As the pandemic does a slow fadeout, eCommerce companies are increasingly looking to expand their cross-border reach without taking on the administrative and payments headaches that seeking conversions in other markets typically involves.
There are the building blocks that make it easy for customers to get the products they want: a suite of order management, digital asset management and product information management solutions.
However, companies must also ensure that customers can actually pay for what they want, wherever they are, navigating a complex web of regulatory compliance, taxes, refunds and acceptance of preferred payment methods — not to mention the task of trying to find the smartest path to routing transactions to optimize authorizations.
The barriers are daunting and potentially expensive for even the savviest enterprises looking to scale internationally.
Two longtime players in the space, eCommerce Open Software-as-a-Service provider (SaaS) BigCommerce and eCommerce enabler Digital River, are hoping the partnership they announced last week provides a compelling solution to the problem, Digital River CEO Adam Coyle told PYMNTS’ Karen Webster.
It’s an ambitious move to create a more powerful platform model that can give rise to the next-generation Shopify or other major marketplace or online cross-border B2B seller.
The solution is aimed squarely at midmarket and large enterprises that don’t have the resources to buy and manage the tangle of tools that were table stakes for international expansion until very recently. Far better, Coyle argued, for companies to opt for an eCommerce engine that integrates localized payments out of the box.
Putting Digital River’s payments orchestration at the center of BigCommerce’s offering is a way of ensuring fewer regulatory hassles, fewer declines and fewer disputes — and ultimately developing whole new offshore markets that were inaccessible before.
“It’s having the infrastructure to be actually operating as a local in those regions because we believe that having a local entity, a local presence, is going to get you a better response from local card issuers than a cross-border response that’s been localized,” he said.
Webster noted that the sheer complexity of international payments and payment types is often too much for even larger businesses to take on. That’s where new integrations can shine.
“We frequently see merchants looking to expand the types of payments they can accept around the world increasingly realizing that things that are common to us in the United States — like Visa, Mastercard — are not necessarily the preferred payment types” in other markets, Coyle said.
See also: Digital River’s Global Expansion Targets Cross-Border Payments Complexity for Enterprise Merchants
Conquering Complexities
Cross-border commerce has become the new promised land for online sellers, as the pandemic has forced companies and governments to allow more international commerce fluidity during product shortages. That new outlook needs a tech stack to match.
A look at how the refund process works — or doesn’t — across multiple geographies can provide a good picture of the daunting complexities.
“All payment methods have a different refund mechanism,” Coyle said. “If you’re a merchant that’s doing, let’s say, $50 million a year in global online sales, you’re never going to have the scale in your business to be really efficient in Romania or whatever country you want to pick. We can bring that scale to you because we aggregate volumes and we aggregate that experience across many, many different clients.”
The Digital River and BigCommerce partnership takes advantage of trends within trends, such as a heightened emphasis on tax and data privacy compliance.
“Sometimes, it’s a regulatory concern,” Coyle said. “Sometimes, it’s a tax concern, and [they] don’t really know how to pay taxes in Bulgaria or Paraguay or wherever. Sometimes it’s a payments concern, meaning, ‘I’m getting tired of having to change my implementation and write code every time an acquirer in Brazil decides to change their message spec.’”
Related: Cross-Border Shoppers Face 11% More Checkout Friction Than Domestic Peers
New Brands, New Markets
The BigCommerce deal builds on Digital River’s sweet spot of streamlined global selling.
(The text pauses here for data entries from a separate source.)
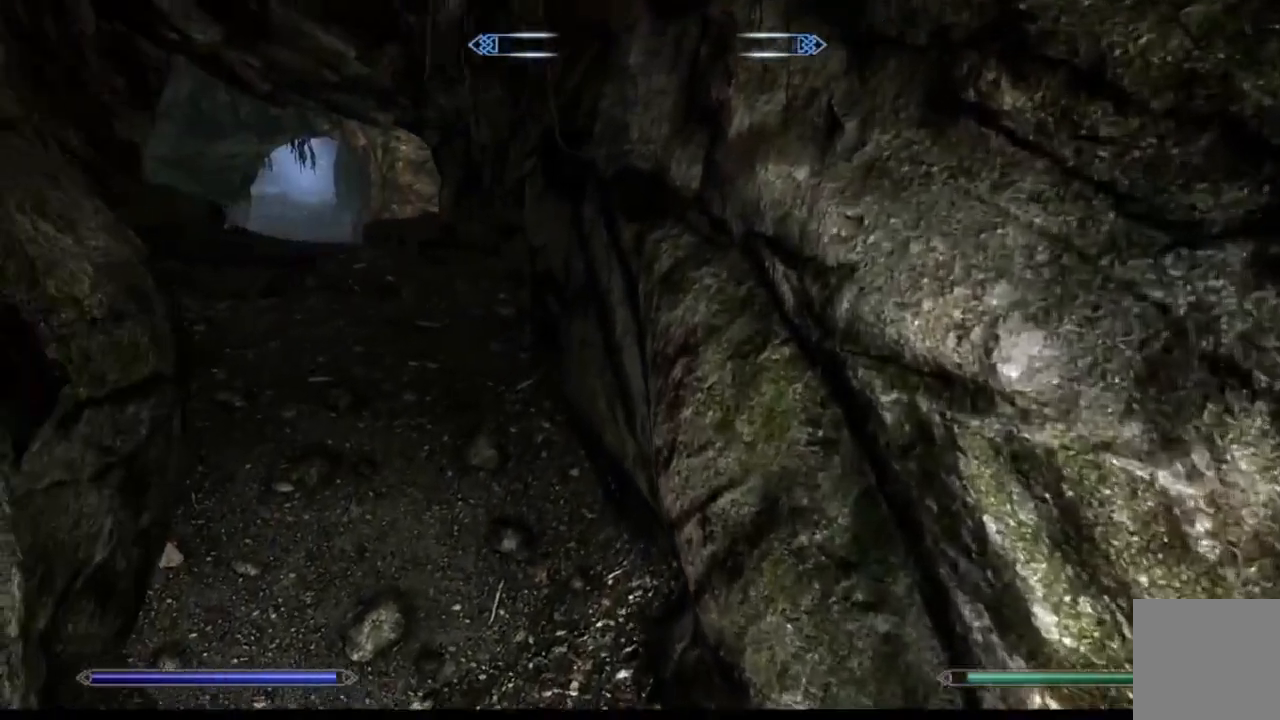
{"buttons": [], "left_stick": "up", "right_stick": "left", "events": [[33, "R2", "down"], [50, "R2", "up"], [50, "SELECT", "down"], [100, "SELECT", "up"]]}
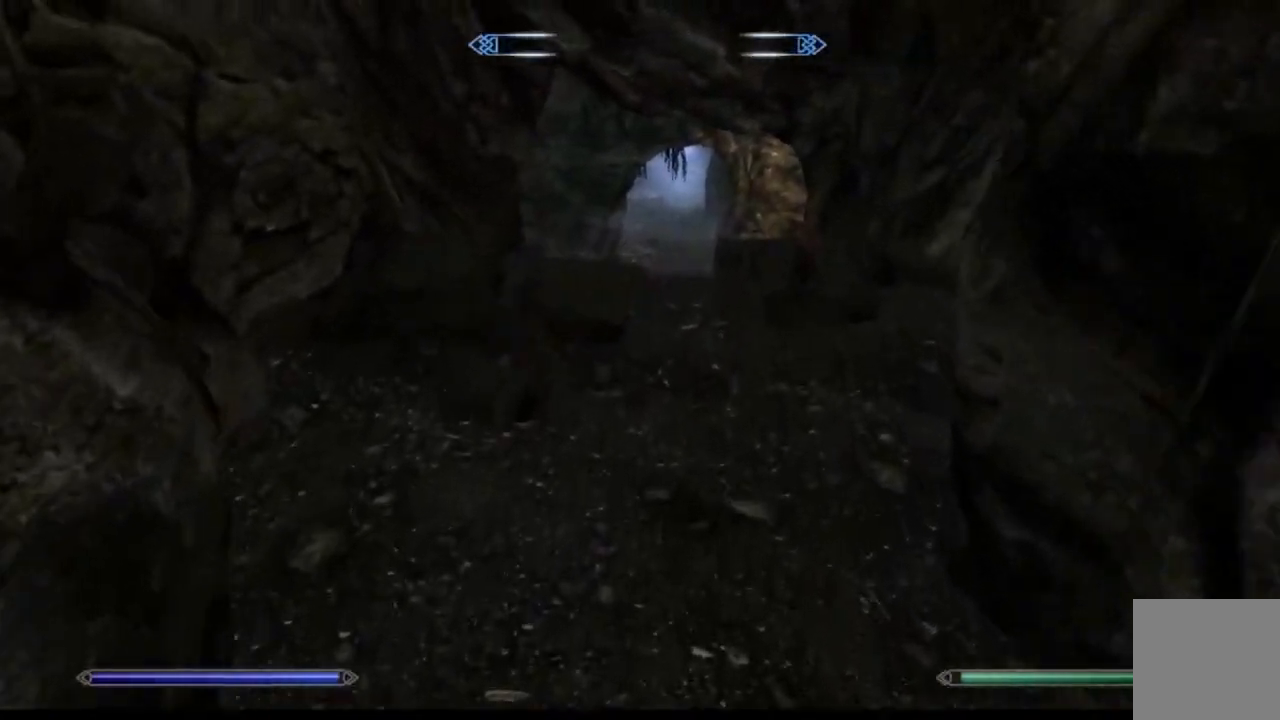
{"buttons": [], "left_stick": "up", "right_stick": "right", "events": [[50, "right_stick", "center"], [367, "right_stick", "right"]]}
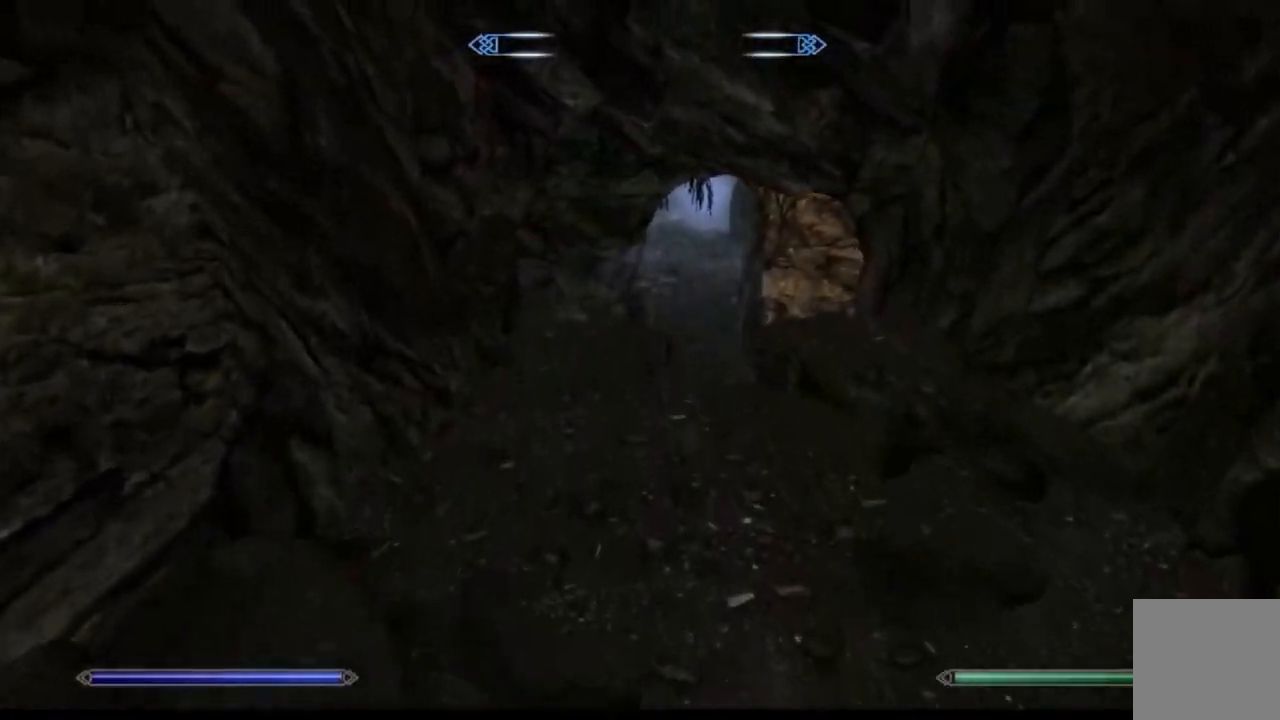
{"buttons": [], "left_stick": "up", "right_stick": "right", "events": [[67, "right_stick", "center"], [384, "right_stick", "right"]]}
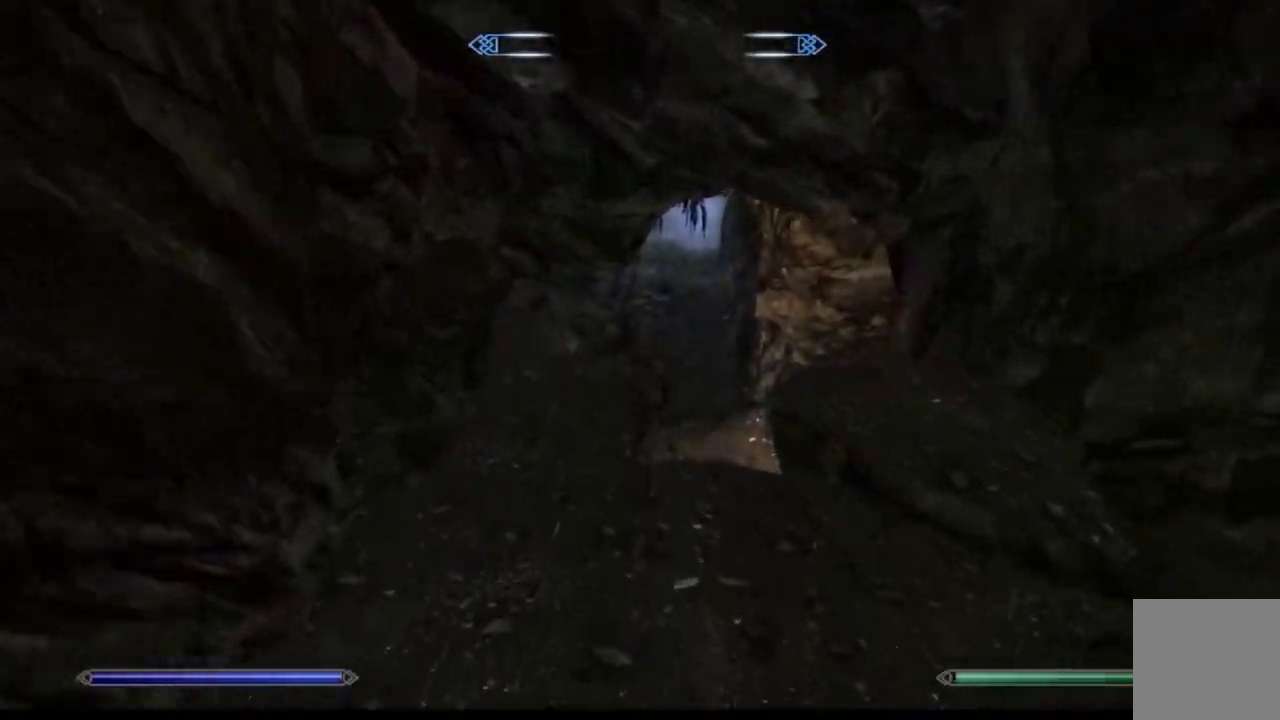
{"buttons": [], "left_stick": "up", "right_stick": "right", "events": []}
Saying that the embrace of application programming interfaces (APIs) and microservices is helping players “flatten the stack and enable us to be more nimble as we look to bring new payment types and new capabilities in,” Coyle noted that as areas like B2B cross-border mushroom, this ability becomes vital.
As to where interest is greatest, Coyle said that the U.S. and Europe are as hot as ever, but that emerging markets want access, too, and they’re getting it via these fully loaded platforms.
“From, I’ll call it the brand standpoint, you see Latin American brands who are dying to sell into the global marketplace, you see Asian brands who are dying to sell into other parts of the world,” he said. “It’s fairly uniform from that perspective, although the practical realities can vary on the consumer side, on the selling side, depending on where you are.”
“We do see a lot of demand right now in B2B,” he added. “That’s the one I would say is probably the most interesting in some senses. I think B2B sellers are still relatively new to the online selling game. And we’re seeing a lot of demand from even high-ticket items, complicated B2B sales increasingly moving online, and that’s certainly going to be an area of growth.”